TASK PROMPT: One number is the full answer: how many lines in the records contain the word "provider"?

* * * * * * * * *

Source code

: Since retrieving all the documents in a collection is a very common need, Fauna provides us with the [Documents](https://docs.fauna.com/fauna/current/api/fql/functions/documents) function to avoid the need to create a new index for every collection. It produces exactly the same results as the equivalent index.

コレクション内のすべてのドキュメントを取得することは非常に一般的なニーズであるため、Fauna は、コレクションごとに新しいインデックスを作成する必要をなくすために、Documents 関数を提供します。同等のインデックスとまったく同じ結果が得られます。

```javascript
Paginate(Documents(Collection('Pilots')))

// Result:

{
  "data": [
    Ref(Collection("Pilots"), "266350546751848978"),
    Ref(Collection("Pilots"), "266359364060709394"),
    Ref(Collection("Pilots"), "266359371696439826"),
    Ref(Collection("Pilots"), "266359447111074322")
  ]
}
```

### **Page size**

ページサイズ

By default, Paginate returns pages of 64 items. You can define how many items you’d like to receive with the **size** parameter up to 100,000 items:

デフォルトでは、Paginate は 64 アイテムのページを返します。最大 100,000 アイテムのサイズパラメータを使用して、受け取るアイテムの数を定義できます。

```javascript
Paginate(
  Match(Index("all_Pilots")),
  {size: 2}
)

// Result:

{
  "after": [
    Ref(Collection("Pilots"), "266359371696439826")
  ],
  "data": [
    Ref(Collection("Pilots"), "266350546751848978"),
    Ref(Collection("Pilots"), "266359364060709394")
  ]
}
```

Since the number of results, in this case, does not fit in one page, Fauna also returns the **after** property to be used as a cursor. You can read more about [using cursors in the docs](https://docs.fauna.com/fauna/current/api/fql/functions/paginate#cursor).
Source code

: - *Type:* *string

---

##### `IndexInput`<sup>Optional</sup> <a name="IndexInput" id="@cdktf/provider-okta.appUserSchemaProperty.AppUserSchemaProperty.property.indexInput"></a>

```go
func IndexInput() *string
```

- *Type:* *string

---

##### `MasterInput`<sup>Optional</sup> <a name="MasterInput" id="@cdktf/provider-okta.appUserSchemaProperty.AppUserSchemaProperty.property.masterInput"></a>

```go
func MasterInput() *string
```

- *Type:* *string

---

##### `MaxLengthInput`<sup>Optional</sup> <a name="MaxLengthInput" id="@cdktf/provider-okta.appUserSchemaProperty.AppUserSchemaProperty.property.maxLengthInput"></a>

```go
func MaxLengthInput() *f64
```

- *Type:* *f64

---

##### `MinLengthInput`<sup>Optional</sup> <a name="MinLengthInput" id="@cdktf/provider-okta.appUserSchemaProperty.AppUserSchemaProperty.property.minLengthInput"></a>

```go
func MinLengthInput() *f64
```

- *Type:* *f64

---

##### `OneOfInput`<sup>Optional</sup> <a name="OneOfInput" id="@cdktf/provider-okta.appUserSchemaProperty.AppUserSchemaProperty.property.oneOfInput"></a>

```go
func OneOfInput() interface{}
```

* * * * * * * * *

TASK RESPONSE: 5